* TASK INSTRUCTIONS
Each entry below must be written out exactly, with pictures left out.

== == ==

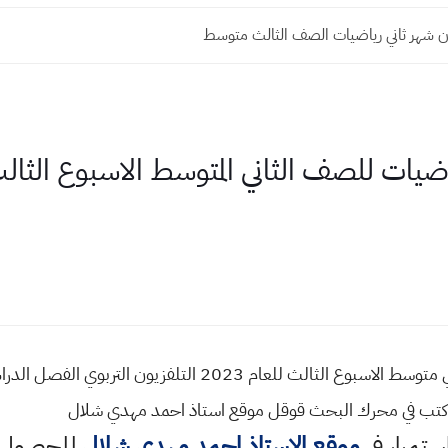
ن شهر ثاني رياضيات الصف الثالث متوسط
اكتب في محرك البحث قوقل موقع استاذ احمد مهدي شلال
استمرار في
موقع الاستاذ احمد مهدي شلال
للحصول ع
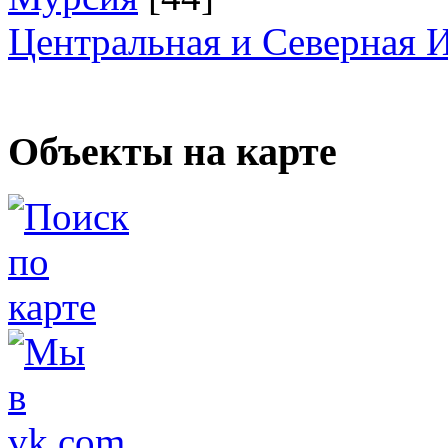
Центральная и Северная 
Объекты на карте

== == ==

* YOUR SOLUTION
ن شهر ثاني رياضيات الصف الثالث متوسط
اكتب في محرك البحث قوقل موقع استاذ احمد مهدي شلال
استمرار في
موقع الاستاذ احمد مهدي شلال
للحصول ع
Центральная и Северная 
Объекты на карте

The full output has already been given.